(Items from a data source)
★ ★ ★ ★
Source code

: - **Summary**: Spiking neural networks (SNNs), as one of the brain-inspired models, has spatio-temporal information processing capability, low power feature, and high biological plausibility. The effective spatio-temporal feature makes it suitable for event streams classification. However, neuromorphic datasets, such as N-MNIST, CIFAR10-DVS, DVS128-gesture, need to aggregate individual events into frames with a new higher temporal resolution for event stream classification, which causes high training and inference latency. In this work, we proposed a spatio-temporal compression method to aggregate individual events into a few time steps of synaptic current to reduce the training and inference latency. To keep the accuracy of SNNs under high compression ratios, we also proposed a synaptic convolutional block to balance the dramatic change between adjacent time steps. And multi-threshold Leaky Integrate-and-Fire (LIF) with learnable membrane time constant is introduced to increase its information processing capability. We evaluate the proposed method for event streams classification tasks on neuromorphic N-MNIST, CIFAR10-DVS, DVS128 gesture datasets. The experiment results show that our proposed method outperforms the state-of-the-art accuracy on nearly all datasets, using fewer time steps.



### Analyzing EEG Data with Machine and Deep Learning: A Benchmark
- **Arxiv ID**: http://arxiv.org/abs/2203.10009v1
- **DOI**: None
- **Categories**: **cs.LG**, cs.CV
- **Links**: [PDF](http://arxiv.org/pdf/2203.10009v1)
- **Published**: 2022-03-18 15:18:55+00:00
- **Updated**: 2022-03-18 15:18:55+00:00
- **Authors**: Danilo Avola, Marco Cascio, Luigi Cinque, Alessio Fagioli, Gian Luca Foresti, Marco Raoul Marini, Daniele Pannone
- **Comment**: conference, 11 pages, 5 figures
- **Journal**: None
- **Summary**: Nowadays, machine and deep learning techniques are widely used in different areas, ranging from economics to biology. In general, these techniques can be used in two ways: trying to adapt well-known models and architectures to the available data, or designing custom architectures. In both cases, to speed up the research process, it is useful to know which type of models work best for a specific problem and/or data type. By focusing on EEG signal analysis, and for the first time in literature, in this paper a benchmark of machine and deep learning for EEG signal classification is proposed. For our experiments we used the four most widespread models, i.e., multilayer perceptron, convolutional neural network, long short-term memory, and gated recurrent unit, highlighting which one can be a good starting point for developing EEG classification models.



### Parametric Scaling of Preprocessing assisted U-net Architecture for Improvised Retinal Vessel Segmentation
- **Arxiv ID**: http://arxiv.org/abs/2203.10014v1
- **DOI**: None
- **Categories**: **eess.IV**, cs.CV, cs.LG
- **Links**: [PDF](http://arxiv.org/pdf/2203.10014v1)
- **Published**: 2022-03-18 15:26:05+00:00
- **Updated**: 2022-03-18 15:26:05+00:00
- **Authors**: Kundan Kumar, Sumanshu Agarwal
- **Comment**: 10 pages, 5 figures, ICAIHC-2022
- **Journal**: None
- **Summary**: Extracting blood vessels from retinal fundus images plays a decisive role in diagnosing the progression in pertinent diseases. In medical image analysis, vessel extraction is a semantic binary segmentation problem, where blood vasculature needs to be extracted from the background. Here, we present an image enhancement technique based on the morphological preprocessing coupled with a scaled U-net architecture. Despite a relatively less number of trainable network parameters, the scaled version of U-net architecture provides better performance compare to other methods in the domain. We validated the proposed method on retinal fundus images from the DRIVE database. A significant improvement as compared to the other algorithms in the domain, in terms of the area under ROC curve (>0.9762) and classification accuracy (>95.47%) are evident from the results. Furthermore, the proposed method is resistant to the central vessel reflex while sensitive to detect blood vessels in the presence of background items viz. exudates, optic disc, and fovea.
★ ★ ★ ★
- INSTRUCTION: Reproduce the lines starting at the line containing "### Parametric Scaling" and ending at the line containing "- **Links**: [PDF](http://arxiv.org/pdf/2203.10014v1)", swapping "Categories" for "Subjects" and changing nothing else.

- COMPLETED EXERCISE:
### Parametric Scaling of Preprocessing assisted U-net Architecture for Improvised Retinal Vessel Segmentation
- **Arxiv ID**: http://arxiv.org/abs/2203.10014v1
- **DOI**: None
- **Subjects**: **eess.IV**, cs.CV, cs.LG
- **Links**: [PDF](http://arxiv.org/pdf/2203.10014v1)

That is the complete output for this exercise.